▶ [Your objective]: Write out the passage of the post on the Sanders campaign from "Results of the" up to and including "shot at winning.", word for word.

▶ [Quoted text]:
Tuesday, April 12, 2016

The Sanders Play (Part 2---Infinitely Better Edition)

Results of the Democratic Primary as of 11 April 2016 . Clinton counties are blue, Sanders are green. From New York Times.
Up until recently the Democratic Presidential Primary this year has been inherently less interesting to me than the Republican one. This is mostly because the insurgent candidate (Sanders) has had much less of a shot at winning.

Partly this is because the Democrats are a cycle or two behind the Republicans in terms of the revolt of their base and the disintegration of the Party Establishment. Until recently the Sanders movement has seemed more a like a traditional "sheepdog" phenomenon (see The Sanders Play).

But lately Sanders seems tantalizingly close to getting to the Promised Land. His followers sense it is within reach, and thus they pushing onward with all their might. Many feel they have a historic opportunity not only to take over the Party, but to reshape America and the world on a grand scale. This is the hour of history to do it. They are full of ideas of things they are eager to change.

▶ [Data lines]:
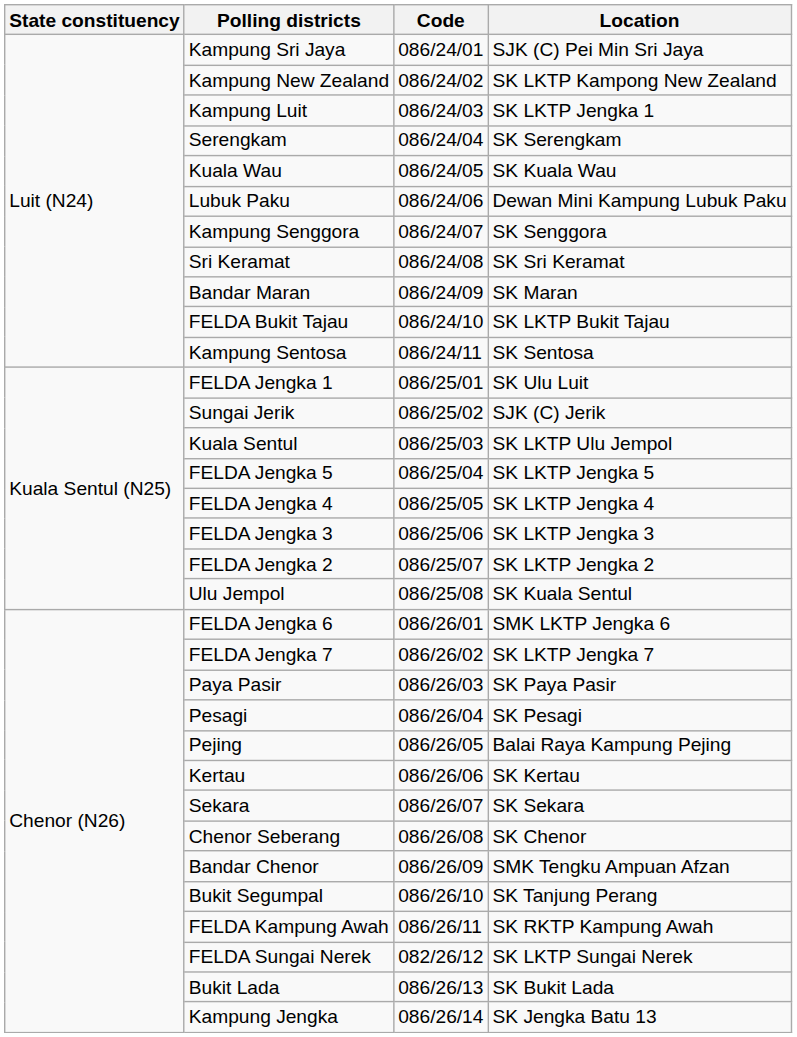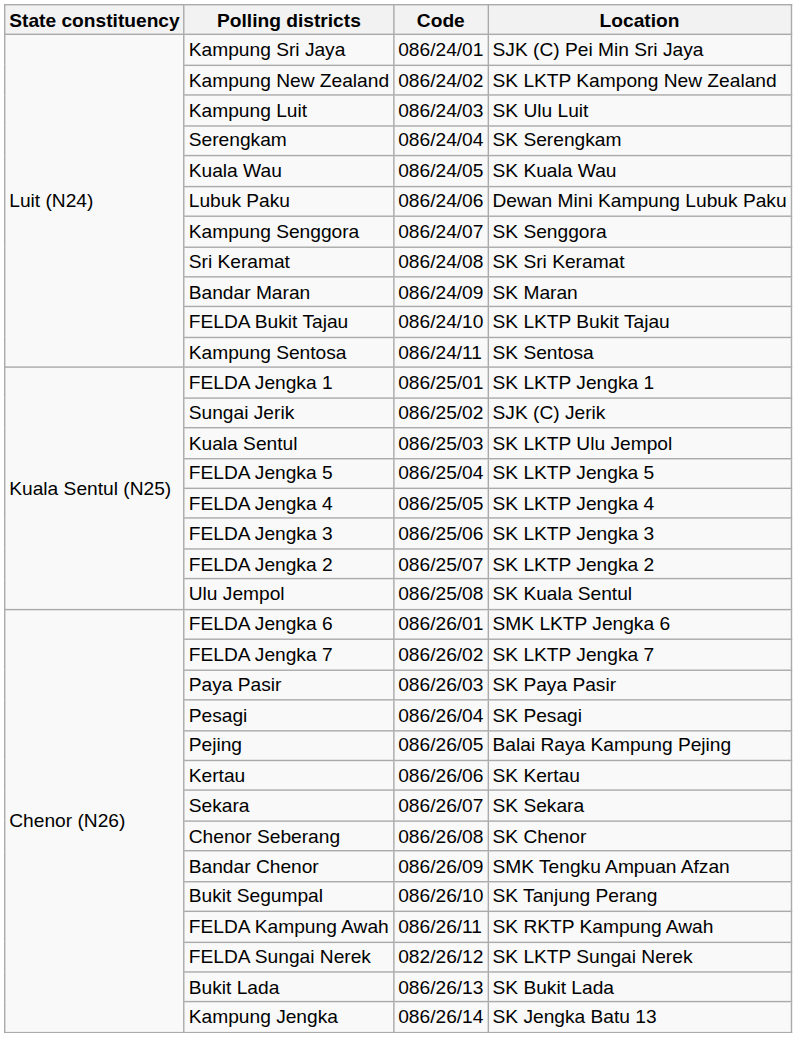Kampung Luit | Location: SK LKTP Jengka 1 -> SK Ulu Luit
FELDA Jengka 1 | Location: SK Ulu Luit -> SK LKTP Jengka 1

▶ [Solution to this task]:
Results of the Democratic Primary as of 11 April 2016 . Clinton counties are blue, Sanders are green. From New York Times.
Up until recently the Democratic Presidential Primary this year has been inherently less interesting to me than the Republican one. This is mostly because the insurgent candidate (Sanders) has had much less of a shot at winning.